[Document text]:

--- START ---

Re: [SQU] Tunneling proxy?

From: Gary E Bickford <>
Date: Fri, 19 Jan 2001 10:47:52 -0800

I do have permission to set this up, with the proper precautions. I
presently spend several hours each day connected to various machines
behind the firewall using SSH tunnels through a set of ports that are
kept open for this.

I'm at a loss to figure out how to set up two squids and a tunnel in
such a way that when my browser requests ""
squid will grab that request, pump it through the tunnel to the other
end, where the 'parent' squid will make the actual request and forward
it back through the tunnel, and everything will work.

If I understand Squid properly, isn't this all I need to do (I'm not
sure of the port nos. on the Squid-Squid connection?

   1. Configure my local Squid to send all requests to * to
      its 'parent' at some local port - say port 3122 for purposes of
      discussion, So the remote Squid would appear to be at
      'localhost:3122' or ''
   2. Set up an SSH tunnel, forwarding port 3122 to port 3128 (3130?) on
      the other end.

--- END ---

[Work to be completed]:
How would you render this sentence from the Squid tunneling email in Spanish: "I do have permission to set this up, with the proper precautions."

[Given information]:
--- START ---

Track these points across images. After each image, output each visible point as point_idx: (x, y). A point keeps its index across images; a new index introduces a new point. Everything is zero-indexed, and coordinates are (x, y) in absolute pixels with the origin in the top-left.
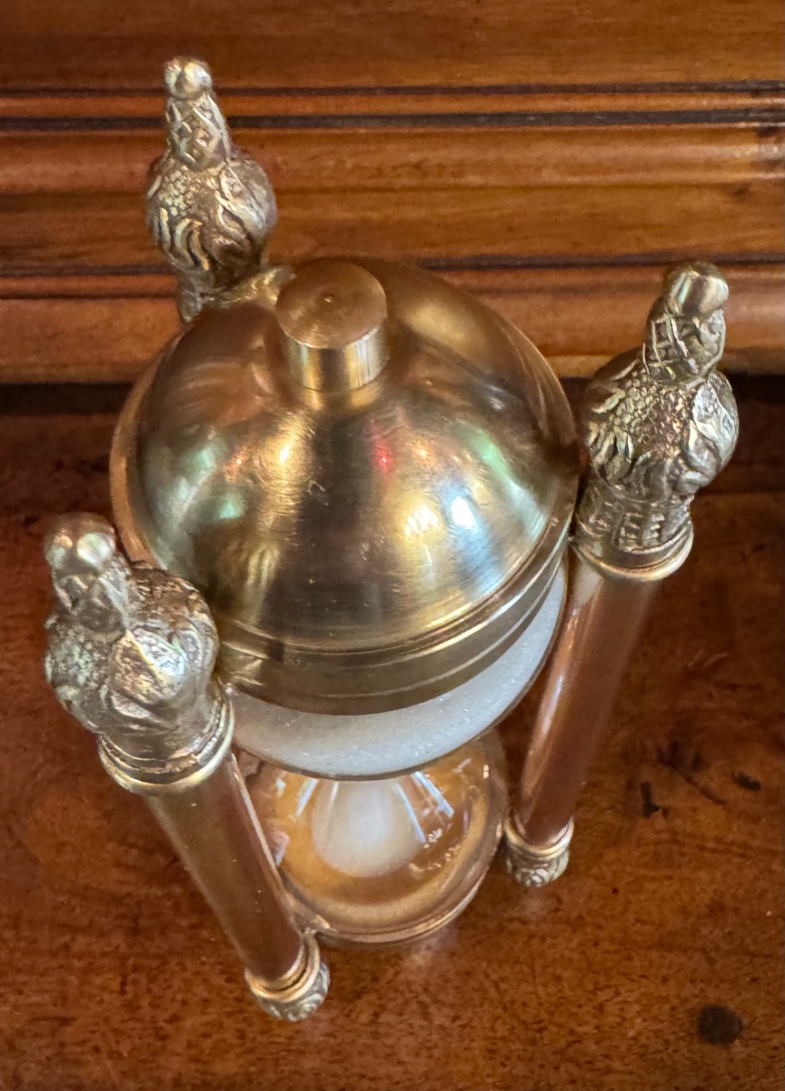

--- END ---

[Response to the exercise]:
Sí tengo permiso para configurar esto, con las precauciones adecuadas.